Dare to Lead by Brené Brown

Dare to Lead: Brave Work. Tough Conversations. Whole Hearts.  - Brené Brown

This was mostly a wrong turn in my “learn how to be a supervisor in the middle of a pandemic” quest. It seems to have received more attention from fans of the author’s other work than people looking for business books, and so perhaps unsurprisingly, it’s much more a self-help book than a management book. Mostly it’s peddling the author’s particular version of emotional authenticity and connectedness. I don’t know that there’s anything bad about her vision per se, but I found the book off-putting: the peculiar phrasing she uses in her workplace (“let’s rumble about this,” “that’s outside of my integrity,” and so on), the self-help-y unspoken assumption that seems to saturate its pages that those who don’t see the light of her vision will bumble around blindly leading terrible lives. Admittedly, I don’t think much of self-help books. They’re quick and easy reads, as this is, but they rub me the wrong way.

 

And unfortunately, for all the author touts her Ph.D. and calls herself a researcher, this is very much self-help rather than pop psych. Typically, a pop psych book will discuss studies and their methodologies and results in an accessible way for a general audience. This author claims to have done a bunch of research, but her methodology is never discussed beyond vague references to interviewing people. And she never cites a single statistic, instead presenting the One True Way to Be Empathetic, for instance.
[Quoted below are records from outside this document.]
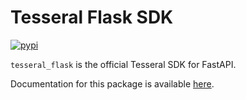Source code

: # Tesseral Flask SDK

[![pypi](https://img.shields.io/pypi/v/tesseral-fastapi)](https://pypi.python.org/pypi/tesseral-fastapi)

`tesseral_flask` is the official Tesseral SDK for FastAPI.

Documentation for this package is available [here](https://tesseral.com/docs/sdks/serverside-sdks/tesseral-sdk-fastapi).
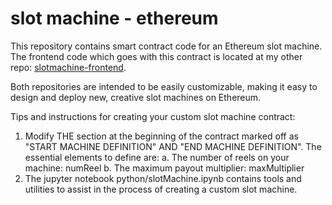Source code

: # slot machine - ethereum

This repository contains smart contract code for an Ethereum slot machine. The frontend code which goes with this contract is located at my other repo: [slotmachine-frontend](https://github.com/mettinger/slotmachine-frontend).  

Both repositories are intended to be easily customizable, making it easy to design and deploy new, creative slot machines on Ethereum.

Tips and instructions for creating your custom slot machine contract:

1.  Modify THE section at the beginning of the contract marked off as "START MACHINE DEFINITION" AND "END MACHINE DEFINITION".  The essential elements to define are:
  a.  The number of reels on your machine: numReel
  b.  The maximum payout multiplier: maxMultiplier
2.  The jupyter notebook python/slotMachine.ipynb contains tools and utilities to assist in the process of creating a custom slot machine.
Somehow I’m pretty sure no psychological research shows 100% unanimity on anything, unless it’s total softball questions like “is murder generally wrong?” At what point does “I talked to a bunch of people about this, and here’s the general consensus” cross the line from anecdote to science? I don’t know, but I’m not convinced this work has done so.

 

That said, certainly there’s plenty of common sense advice here, like “be clear about what specifically you’re asking people to do” and “try to be nonjudgmental if you want people to feel safe talking to you.” I think the book is a little overly padded with the author quoting long excerpts of people (particularly famous people) praising her work, and it’s probably most useful if you are the head of an organization looking to transform a workplace culture. It kind of annoyed me, but then it’s not my type of thing to begin with.